Project has Spring Boot with JPA. We have a table vehicle with 1m+ records. Table has an indexed field type.
We have a use case, where we want to fetch all the records by type. For each type, we get all the vehicle records, then for next type, then for next and so on.
Since there are 1m+ records, we are fetching the records for each type with the batch size of 1000. We also apply a filter with type column.
VehicleRepository.java
Page<VehicleRecord> findByType(String type, Pageable pageable);
VehicleService.java
for (String type: vehicleTypes) { Pageable pageable = PageRequest.of(0, 1000, Sort.by("updated_at").ascending()); Page<VehicleRecord> vehicles = null; do { vehicles = vehicleRepository.findByType(type, pageable); // do something with vehicles pageable = pageable.next(); } while (vehicles.hasNext()); }
For the sake of understanding, assume there are 5 types of records:
- A – 0 vehicles
- B – 100000 vehicles
- C – 0 vehicles
- D – 0 vehicles
- E – 0 vehicles
Problem:
In this, when fetching data for A, findByType completes in < 100ms. which is good.
When fetching for B though, first fetch with LIMIT 1000 OFFSET 0 takes ~200ms. But it is downhill from here, with increase in OFFSET value, time also increases. By the time LIMIT is 1000 and OFFSET 90000, findByType takes 6000-7000ms.
What is further confusing is that after data is fetched for B, rest of the types (C, D & E) each take 3000-4000ms, when they have 0 data.
I am not sure what is happening here.
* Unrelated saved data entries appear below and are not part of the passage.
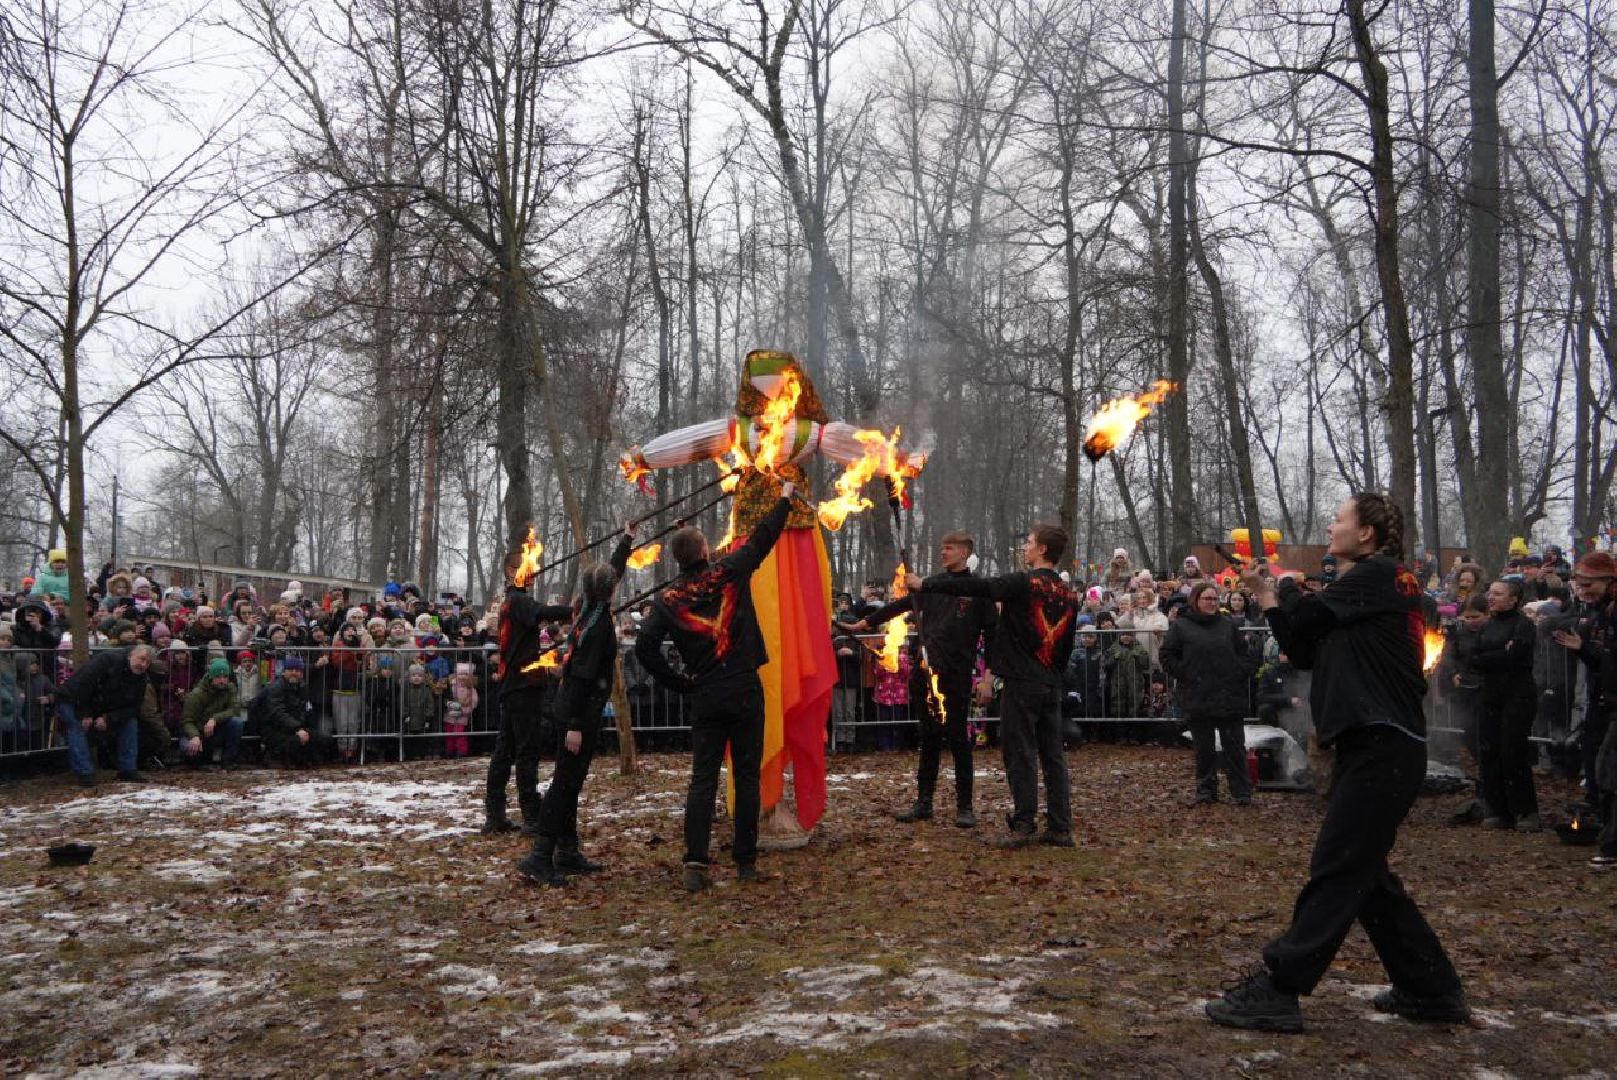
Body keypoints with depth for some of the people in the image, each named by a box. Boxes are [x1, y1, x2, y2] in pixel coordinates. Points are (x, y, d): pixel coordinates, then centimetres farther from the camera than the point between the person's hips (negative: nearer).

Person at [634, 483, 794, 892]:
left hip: (705, 698, 1)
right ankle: (746, 861, 11)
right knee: (747, 776, 7)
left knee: (702, 780, 5)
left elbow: (645, 647, -9)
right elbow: (763, 536, 8)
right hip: (745, 692, -1)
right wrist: (785, 497, 23)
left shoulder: (668, 599, 0)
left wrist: (679, 683, 2)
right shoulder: (729, 573, -3)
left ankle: (695, 864, -4)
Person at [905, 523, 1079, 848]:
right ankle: (1060, 828, 10)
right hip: (1052, 685, 6)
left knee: (1021, 754, -2)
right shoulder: (1069, 594, 9)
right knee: (1053, 755, 8)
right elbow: (1067, 645, 15)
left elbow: (972, 587, -11)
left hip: (1021, 683, -6)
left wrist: (923, 585, -4)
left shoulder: (1023, 583, -11)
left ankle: (1024, 825, -2)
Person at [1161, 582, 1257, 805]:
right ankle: (1206, 790, 17)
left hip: (1229, 697, 2)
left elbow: (1244, 653, 12)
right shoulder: (1180, 627, 1)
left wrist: (1240, 674, -2)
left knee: (1234, 746, 5)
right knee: (1204, 748, 7)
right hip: (1198, 700, -1)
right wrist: (1186, 675, -8)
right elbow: (1167, 658, 1)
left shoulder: (1228, 625, 9)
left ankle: (1242, 791, 11)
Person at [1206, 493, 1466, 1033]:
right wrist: (1267, 595, 8)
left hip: (1383, 746, -10)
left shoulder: (1377, 574, -9)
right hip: (1373, 744, 10)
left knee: (1336, 870, -8)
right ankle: (1430, 988, 23)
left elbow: (1306, 615, -10)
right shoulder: (1367, 584, 19)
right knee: (1364, 872, 14)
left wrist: (1287, 585, 11)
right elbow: (1305, 651, 15)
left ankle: (1276, 990, -6)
I read somewhere that it is because of high OFFSET value that the method is taking so much time. But that does not explain why the method would take so much time for C, D, and E.
Any inputs would be helpful. Thanks
Edit 1: Profiling results (Visual VM)
- SQL queries are executing normally, they take hardly 150-200ms, even for high offset values.
- This is unexpected, that the vehicles collection keeps adding vehicle records to it after each iteration (observed this in memory section of profiler). I expected “live object” count to remain to max 1000, because that’s what our limit size is. But after each iteration, it keeps adding 1000 records to it. Even after performing manual GC from profiler, it won’t free that memory, until all the iterations for for loop are complete.
Advertisement
Answer
From the comments, the issue does not seem to be with the paging query itself, but with how it is used and the amount of data affects the JVM. The code snippet provided suggests you are calling vehicleRepository.findByType(type, pageable);
multiple times within the same VehicleService method, with the implication being they would be all within the same EntityManager/transactional context. JPA requires EntityManager contexts cache every entity read through them, so that they can monitor and serialize any changes made to the database. If you are reading in large batches of entities, that builds up – EntityManagers are meant to represent units of work and not be long lived like that.
Solution(s) would be to break up each ‘batch’ into its own transactional context, with a call for each vehicle type.
Alternatively, you can get a handle on the EntityManager instance. After processing your entities, call EntityManager.clear() to have it release its references to all managed entities within it, and allow them to be garbage collected if you don’t have application references to them.